Zu erledigende Aufgaben:
• 1. Aktualisiere den Textausschnitt zum DNS-Problem: Gib alles von „## grue (15.“ bis hinunter zu „nirgends zu finden.“ erneut wieder und setze dabei „Linux“ anstelle von „Windows“ ein.
• 2. Welche Einstellungen soll man laut dem Textausschnitt zum DNS-Problem der Netzwerkkarte fest zuweisen? Nenne jede mit dem dort angegebenen Wert.
• 3. Führe den Textausschnitt über das DNS-Problem mit dem Router ab der Stelle weiter, an der er aufhört.

Hab genau das gemacht. Kamm folgendes raus:

€dit: Das mit "täglich" muss ich zurück nehmen. Grad schonwieder das selbe. Das drite mal innerhalb von vier Tagen. Das wird mir langsam echt zu viel .


----------



## grue (15. Februar 2011)

Der Router antwortet auf ping, ist also erreichbar. Wie es aussieht, wird er aber irgendwann von Windows nicht mehr als DNS-Server erkannt. Das Problem scheint laut Google übrigens weit verbreitet zu sein, eine echte Lösung ist aber nirgends zu finden.

Der nächste Schritt ist, der Netzwerkkarte die IP-Adresse und den DNS Server fest zuzuweisen. 

Die erforderlichen Daten kannst du der ipconfig.txt entnehmen, die du erstellt hast.

IP-Adresse: 192.168.0.100
Subnet Mask: 255.255.255.0
Standard-Gateway: 192.168.0.1
DNS-Server: 192.168.0.1

Wenn das auch nicht hilft, aus dieser Liste

+++ DNS Server Liste +++ Öffentlicher DNS Server der Telekom, Arcor, 1&1...

Bereitgestellte Daten:
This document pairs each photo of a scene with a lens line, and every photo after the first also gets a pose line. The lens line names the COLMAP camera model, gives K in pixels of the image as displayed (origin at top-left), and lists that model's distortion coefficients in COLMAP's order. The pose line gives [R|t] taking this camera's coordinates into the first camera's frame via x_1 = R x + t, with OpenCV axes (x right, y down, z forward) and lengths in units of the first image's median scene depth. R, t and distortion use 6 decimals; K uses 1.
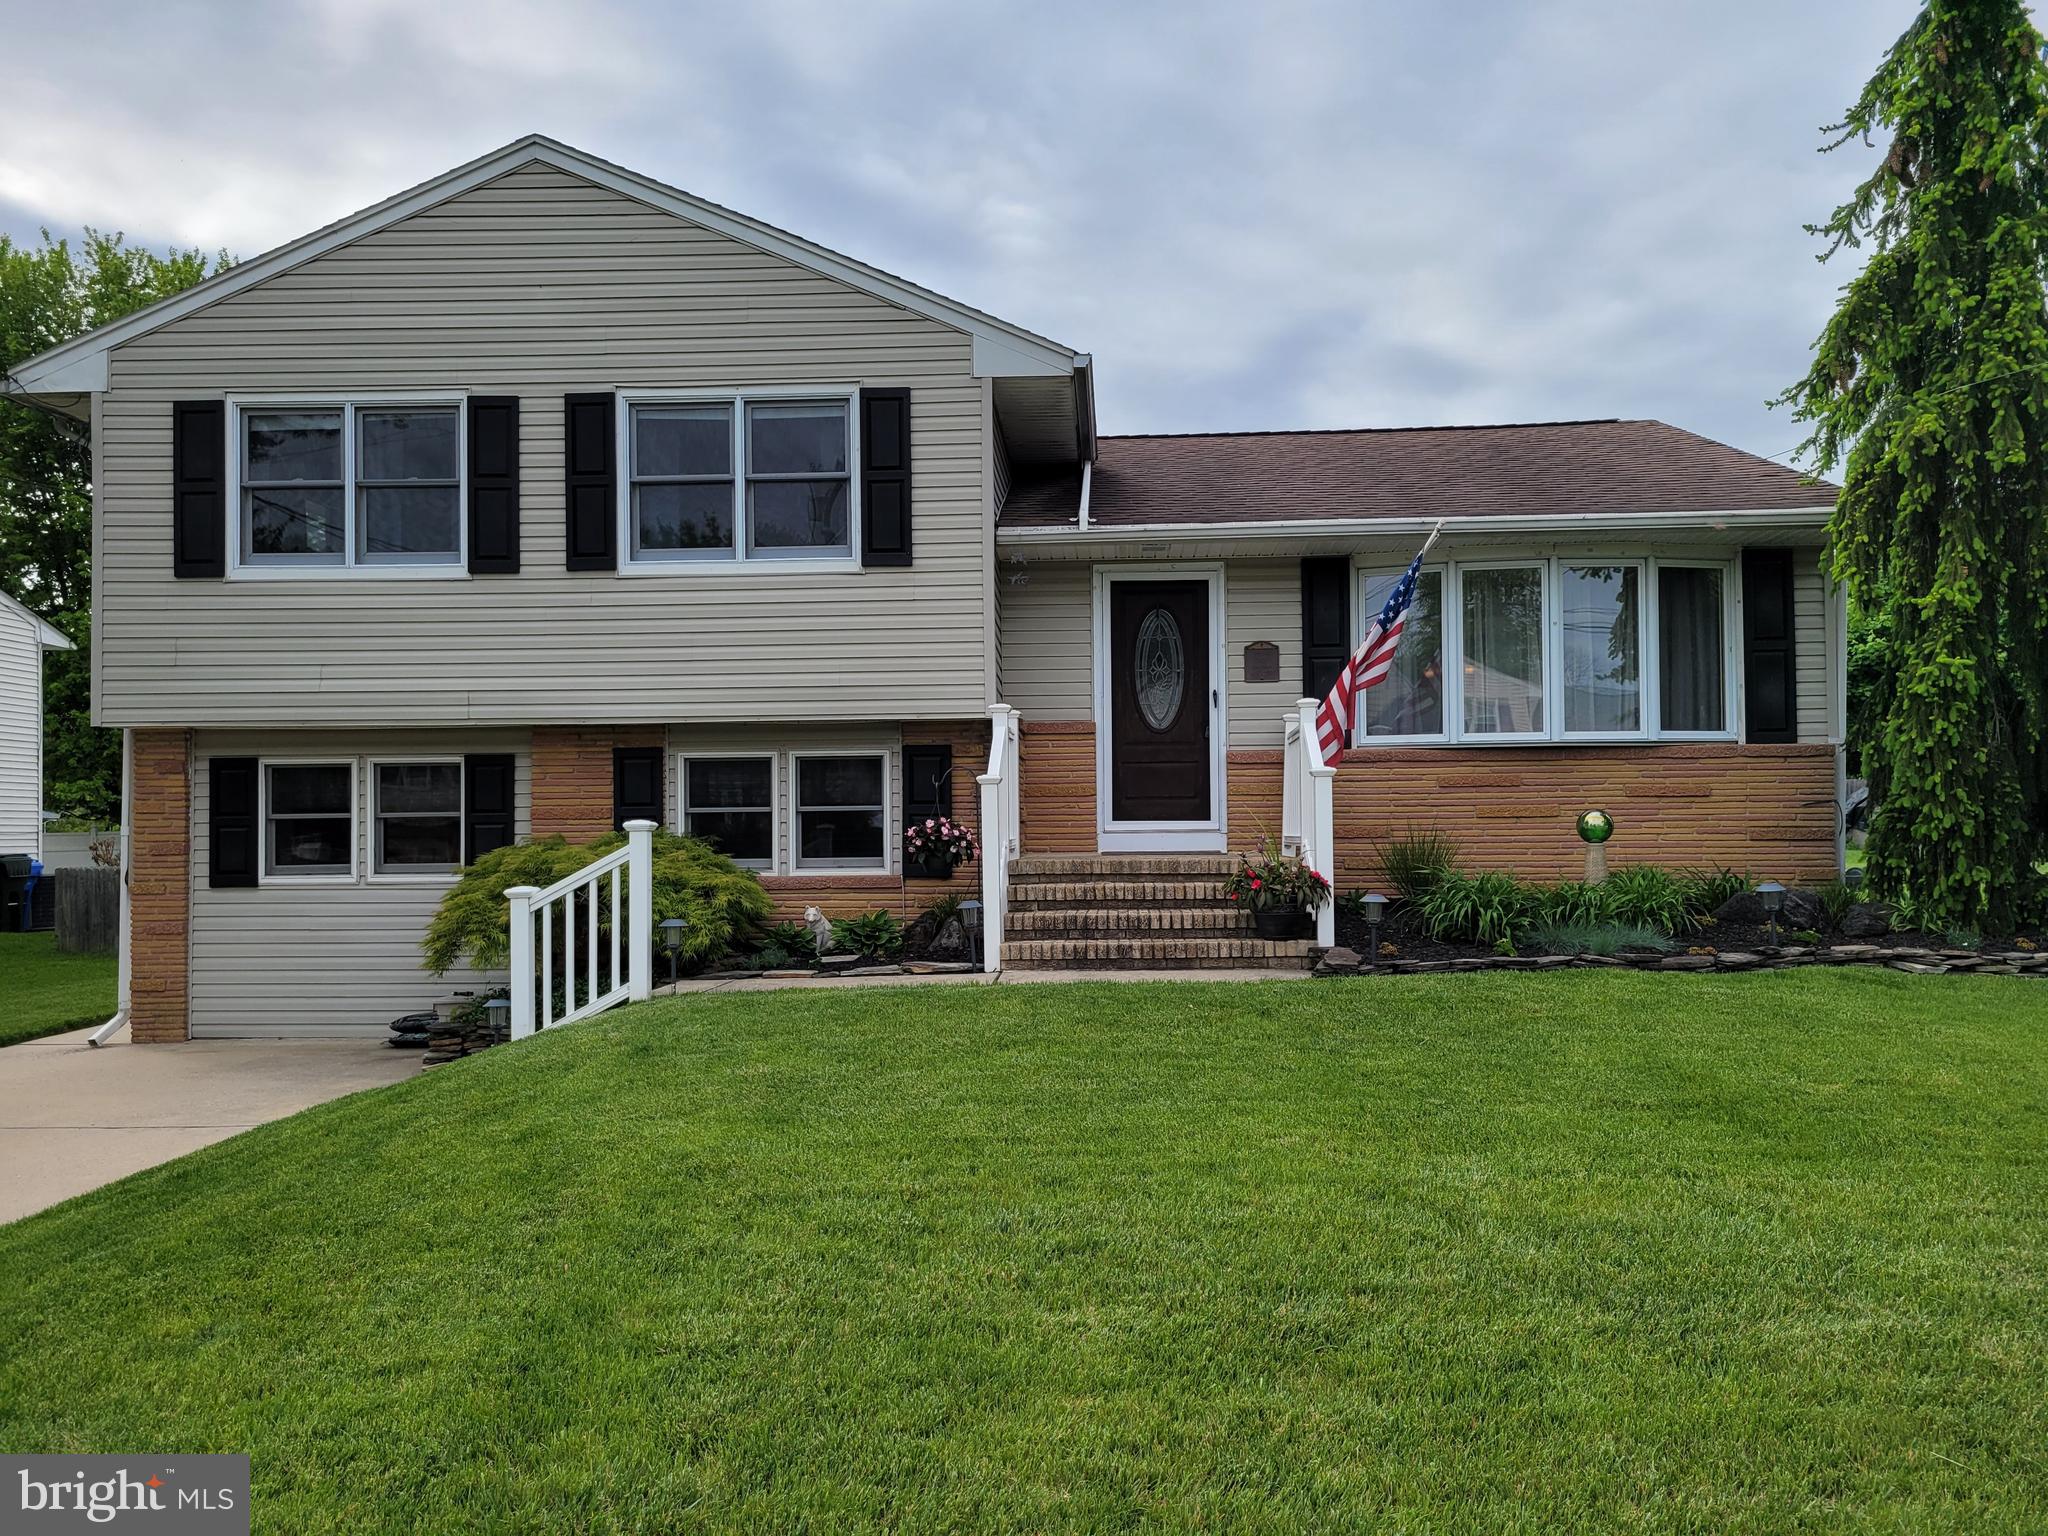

Antworten pro Punkt:
• 1.
## grue (15. Februar 2011)

Der Router antwortet auf ping, ist also erreichbar. Wie es aussieht, wird er aber irgendwann von Linux nicht mehr als DNS-Server erkannt. Das Problem scheint laut Google übrigens weit verbreitet zu sein, eine echte Lösung ist aber nirgends zu finden.

• 2.
IP-Adresse: 192.168.0.100
Subnet Mask: 255.255.255.0
Standard-Gateway: 192.168.0.1
DNS-Server: 192.168.0.1

• 3.
einen öffentlichen DNS-Server auswählen und dessen IP-Adresse als DNS-Server in der Netzwerkkartenkonfiguration eintragen.


----------



## Bu11et (20. Februar 2011)

Wie genau weise ich die Daten zu? Bzw. wo macht man das auf (Netzwerkkarte)?


----------



## dot (20. Februar 2011)

Rechtsklick "Eigenschaften" auf deinem LAN-Adapter -> TCP/IPv4 Protokoll doppelklicken -> *Tada*


----------



## Bu11et (20. Februar 2011)

Das mit Sumbit Mask und Standart-Gateway konnte ich zwar nicht finden aber den Rest hab ich eingetragen. mal schauen was es bringt .

Danke für eure Tipps!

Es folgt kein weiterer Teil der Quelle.